§ Given records:
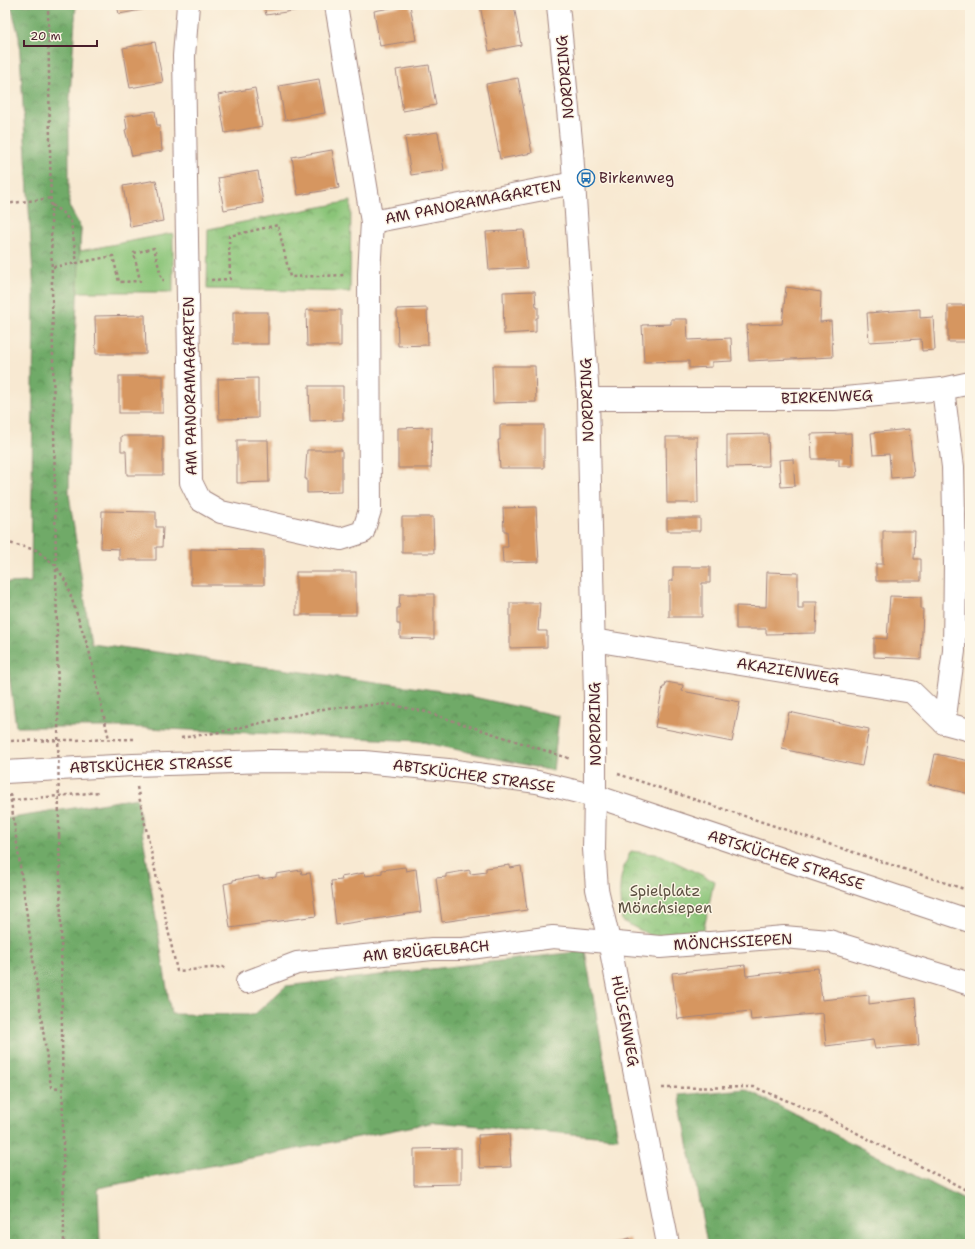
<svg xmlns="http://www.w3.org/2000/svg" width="975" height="1249" font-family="'Shantell Sans',sans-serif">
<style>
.grass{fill:#8ac478;stroke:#6a7252}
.forest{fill:url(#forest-crowns);stroke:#5c644a}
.park{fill:url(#park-crowns);stroke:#6a7252}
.building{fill:#d69661}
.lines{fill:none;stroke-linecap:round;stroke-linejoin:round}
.minor-casing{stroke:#a1847e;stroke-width:24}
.tertiary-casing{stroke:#a1847e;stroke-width:24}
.path{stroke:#a1847e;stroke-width:2.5;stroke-dasharray:3 3;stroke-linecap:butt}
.minor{stroke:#fff;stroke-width:22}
.tertiary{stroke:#fff;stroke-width:22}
.path-bridge{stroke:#a1847e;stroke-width:2.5;stroke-dasharray:3 3;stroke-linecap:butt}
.labels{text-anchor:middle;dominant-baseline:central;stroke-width:3;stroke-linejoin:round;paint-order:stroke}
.street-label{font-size:15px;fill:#4a1f2b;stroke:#fcf5e5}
.poi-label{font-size:15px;fill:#4a1f2b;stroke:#fcf5e5;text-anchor:start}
.park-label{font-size:15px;fill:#5d5142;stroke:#fcf5e5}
</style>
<defs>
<pattern id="forest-crowns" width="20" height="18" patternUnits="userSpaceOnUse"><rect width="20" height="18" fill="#6faa68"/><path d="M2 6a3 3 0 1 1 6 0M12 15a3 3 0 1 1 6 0" fill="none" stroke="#5d8a56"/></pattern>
<pattern id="park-crowns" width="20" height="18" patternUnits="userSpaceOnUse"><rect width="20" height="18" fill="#8ac478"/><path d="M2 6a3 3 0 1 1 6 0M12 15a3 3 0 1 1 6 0" fill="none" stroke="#739f63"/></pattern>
</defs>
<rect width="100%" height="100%" fill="#fcf5e5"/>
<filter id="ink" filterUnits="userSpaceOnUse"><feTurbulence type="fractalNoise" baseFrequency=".025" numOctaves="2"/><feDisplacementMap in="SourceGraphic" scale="8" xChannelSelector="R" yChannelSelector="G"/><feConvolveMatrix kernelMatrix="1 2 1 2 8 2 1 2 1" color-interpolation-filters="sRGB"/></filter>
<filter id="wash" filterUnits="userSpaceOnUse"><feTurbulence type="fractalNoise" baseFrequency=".012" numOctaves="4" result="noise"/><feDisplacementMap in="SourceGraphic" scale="16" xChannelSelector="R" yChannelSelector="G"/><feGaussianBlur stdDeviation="0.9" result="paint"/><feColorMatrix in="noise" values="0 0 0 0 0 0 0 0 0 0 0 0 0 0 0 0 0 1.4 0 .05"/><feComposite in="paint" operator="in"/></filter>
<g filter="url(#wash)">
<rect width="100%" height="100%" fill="#f8e9d2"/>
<path class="grass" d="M81,228l-1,23 93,-18v59h-102z"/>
<g class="forest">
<path d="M11,5h65l-7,107v94l12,22 -11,205 -1,61 22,149 365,50 103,23 -6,55 -135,-30 -292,-14h-110l-11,-83v-61l26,-1 3,-287 -15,-258z"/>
<path d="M137,798l34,216 83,1 32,-29 299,-35 33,187 -183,-16 -337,66 2,56h-95v-425z"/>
<path d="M745,1089l225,114v41h-263l-28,-149z"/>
</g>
<g class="park">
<path d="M351,201l-1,91 -143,-3 1,-60z"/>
<path d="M631,851l30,4 53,26 -12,57 -43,2 -37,-19c-3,-29 -5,-43 9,-70z"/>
</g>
<g id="blocks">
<g class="building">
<path d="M117,5h34l1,3 -33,6z"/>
<path d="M264,5h41l1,4 -40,6z"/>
<path d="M406,5h4l6,35 -36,6 -6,-35z"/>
<path d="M480,5h34l7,40 -32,6z"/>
<path d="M155,42l8,40 -33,6 -7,-40z"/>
<path d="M429,65l7,40 -33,6 -7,-41z"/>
<path d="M518,78l14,75 -32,6 -14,-75z"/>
<path d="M319,79l6,34 -40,7 -6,-34z"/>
<path d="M255,88l7,38 -37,7 -7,-38z"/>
<path d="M155,111l2,14h3l2,26 -30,5 -7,-26 2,-1 -2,-13z"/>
<path d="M438,132l6,38 -33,5 -6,-38z"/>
<path d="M332,150l7,38 -41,7 -6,-38z"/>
<path d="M258,171l5,32 -39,7 -6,-32z"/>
<path d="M156,180l7,41 -33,6 -7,-41z"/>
<path d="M524,230l3,38 -38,2 -3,-38z"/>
<path d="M786,287l35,5 -1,30 11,-1 2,36 -84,4 -2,-36 35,-1z"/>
<path d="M535,291l1,16h2v11h-2v14l-32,2 -1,-42z"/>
<rect x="948" y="305" width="22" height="37"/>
<path d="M427,308l1,37 -30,1 -1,-37z"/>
<path d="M920,309v9l13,-1 2,33 -13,1 -1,-12 -52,3 -2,-29z"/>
<path d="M306,310h35v36h-34z"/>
<rect x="233" y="312" width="35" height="32"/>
<path d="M145,315l1,39h-50l-1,-38z"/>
<path d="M671,319h16l1,21 43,-2 1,23 -20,1v5l-23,1v-7l-45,1 -2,-37 29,-1z"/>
<path d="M492,366h43l1,36 -43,1z"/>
<rect x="119" y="376" width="44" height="37"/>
<path d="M258,378v40l-39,1 -1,-40z"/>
<path d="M309,386h34v34l-33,1z"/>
<path d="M500,425h44v43h-44l-2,-28h2z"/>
<path d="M432,427l-1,41h-33v-40z"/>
<path d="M909,429l5,47 -23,2 -2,-24 -16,1 -2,-22z"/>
<path d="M851,433l1,33h-13v-7h-27l-1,-25z"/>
<path d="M768,434l1,32 -42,1v-32z"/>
<path d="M121,436h42v39h-36l-1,-24h-5z"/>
<path d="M666,437h31l1,66h-31z"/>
<path d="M237,440h31l1,42 -32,1z"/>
<path d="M307,450h35v42l-35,1v-14h-2z"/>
<path d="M793,459l2,27 -14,1 -2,-27z"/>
<path d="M536,507l3,55 -36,1 -1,-16h6l-1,-16h-3l-1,-23z"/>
<path d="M102,511l54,1v15h7l-1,20h-6v13h-37v-11l-18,-1z"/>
<path d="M402,517h31l1,36h-32z"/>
<rect x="667" y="518" width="33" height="13"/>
<path d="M883,531h32l-1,28h7v22h-45v-17h7z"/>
<path d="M191,549l73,1v35h-73z"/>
<path d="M673,567h37v16h-8v34h-33v-36h4z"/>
<rect x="296" y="572" width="60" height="43"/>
<path d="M767,572l31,1v36h5v-7h14l-1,31 -50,1v-5h-30v-23l30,1z"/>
<path d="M400,594h34v45l-34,-1v-14h-3v-16h2z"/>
<path d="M890,596l31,1v12h2l-2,50 -47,-2v-19l13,1z"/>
<path d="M510,603h30l-2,28h9v16l-37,1z"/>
<path d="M666,682l17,3 -1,6 58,11 -8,40 -77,-15 8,-40h2z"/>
<path d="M789,712l80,17 -7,37 -80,-17z"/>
<path d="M935,754l35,7v33l-41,-10z"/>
<path d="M510,865v3l11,-2 6,44 -85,12 -6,-44 10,-1v-3l24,-4v4l9,-1 7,-1v-4z"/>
<path d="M405,867l1,4 10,-2 5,43 -85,13 -5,-44 11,-1 -1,-3 23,-4 1,3 8,-1 9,-2v-3z"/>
<path d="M301,870l1,4 8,-1 6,43 -86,12 -6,-44 9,-2v-2l26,-4v3l17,-2v-3z"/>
<path d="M745,965l1,11 72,-8 4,32 47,-5v9l46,-6 4,47 -44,4 -2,-9 -47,6 -3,-33 -72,7 -1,-9 -72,8 -6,-46z"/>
<path d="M509,1134l2,33 -31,1 -2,-33z"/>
<path d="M461,1148v36l-47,1v-36z"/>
<path d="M630,1238l1,6h-21z"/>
</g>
</g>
</g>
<g filter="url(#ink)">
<use href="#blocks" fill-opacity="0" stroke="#a1847e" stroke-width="1"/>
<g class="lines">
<defs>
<g id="minor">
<path d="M188,5l-4,51 7,426 9,18 21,12 120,27 22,-7 7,-22 -1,-236 3,-52 -36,-217"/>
<path d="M372,222l202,-39"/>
<path d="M943,389l10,78 2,95 -1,89 -10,72"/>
<path d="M588,399h246l109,-10 27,-6"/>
<path d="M593,640l319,52 32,31 26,7"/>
<path d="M595,796l-1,53 3,40 12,52 59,303"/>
<path d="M247,982l50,-19 135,-14h31l90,-12 107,10 124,-10 45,4 141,43"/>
</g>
<g id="tertiary">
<path d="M558,5l14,146 16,248 7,299v98"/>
<path d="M5,772l128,-7 135,-4 96,1 84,8 89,12 58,14 375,125"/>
</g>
</defs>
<use href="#minor" class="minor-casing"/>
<use href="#tertiary" class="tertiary-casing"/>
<g class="path">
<path d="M48,5l10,702"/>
<path d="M5,204l47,-6"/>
<path d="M52,205l11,8 8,9 6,41 36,-7 6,26 21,-1 -6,-28 20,-5 8,32h2"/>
<path d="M53,267l24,-4"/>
<path d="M211,280l19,-1 -1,-43 49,-11 12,52 56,-2"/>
<path d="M5,542l31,8 20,16 10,16 23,68 20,89"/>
<path d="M181,738l39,-6 108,-24 60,-4 38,8 145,47"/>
<path d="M5,741l132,-2"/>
<path d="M618,774l352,117"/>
<path d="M137,787l40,184 46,-4 4,3"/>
<path d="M10,794l41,293 10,1"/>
<path d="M5,801l95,-9"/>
<path d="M59,836l2,88 3,320"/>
<path d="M662,1088l92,-1 70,29 146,76"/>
</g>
<use href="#minor" class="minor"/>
<use href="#tertiary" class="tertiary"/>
<path class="path-bridge" d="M58,707l1,129"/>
</g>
</g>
<defs>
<symbol id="bus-ring" viewBox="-11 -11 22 22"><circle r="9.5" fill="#fcf5e5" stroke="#1f6fb2" stroke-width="1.5"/><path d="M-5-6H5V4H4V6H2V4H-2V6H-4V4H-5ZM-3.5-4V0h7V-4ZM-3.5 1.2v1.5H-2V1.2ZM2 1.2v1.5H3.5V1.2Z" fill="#1f6fb2"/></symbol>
</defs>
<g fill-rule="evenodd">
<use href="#bus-ring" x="576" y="168" width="20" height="20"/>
</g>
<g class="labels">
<g class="street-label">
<text transform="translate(565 77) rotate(-95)">NORDRING</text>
<text transform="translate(473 202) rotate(-11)">AM PANORAMAGARTEN</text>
<text transform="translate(190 386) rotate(-91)">AM PANORAMAGARTEN</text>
<text transform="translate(827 397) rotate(-2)">BIRKENWEG</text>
<text transform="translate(587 400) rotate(-92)">NORDRING</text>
<text transform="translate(788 671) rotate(9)">AKAZIENWEG</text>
<text transform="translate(595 724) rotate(-91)">NORDRING</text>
<text transform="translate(151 765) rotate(-2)">ABTSKÜCHER STRASSE</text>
<text transform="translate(474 776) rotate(8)">ABTSKÜCHER STRASSE</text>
<text transform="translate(786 860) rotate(18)">ABTSKÜCHER STRASSE</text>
<text transform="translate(733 942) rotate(-3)">MÖNCHSSIEPEN</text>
<text transform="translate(426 951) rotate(-5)">AM BRÜGELBACH</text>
<text transform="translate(625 1021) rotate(79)">HÜLSENWEG</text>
</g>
<g class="poi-label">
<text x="599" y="178">Birkenweg</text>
</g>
<g class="park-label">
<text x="665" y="891">Spielplatz<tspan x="665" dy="17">Mönchsiepen</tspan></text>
</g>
</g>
<rect width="975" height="1249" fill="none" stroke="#fcf5e5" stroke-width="20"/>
<path d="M24 40v6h73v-6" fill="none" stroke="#4a1f2b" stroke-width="2"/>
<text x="30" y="40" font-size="12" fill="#4a1f2b" stroke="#fcf5e5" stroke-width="3" paint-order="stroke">20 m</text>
</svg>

§ Task to carry out:
Go through the listing and copy each line that includes the string "round".

§ Answer for the task:
.lines{fill:none;stroke-linecap:round;stroke-linejoin:round}
.labels{text-anchor:middle;dominant-baseline:central;stroke-width:3;stroke-linejoin:round;paint-order:stroke}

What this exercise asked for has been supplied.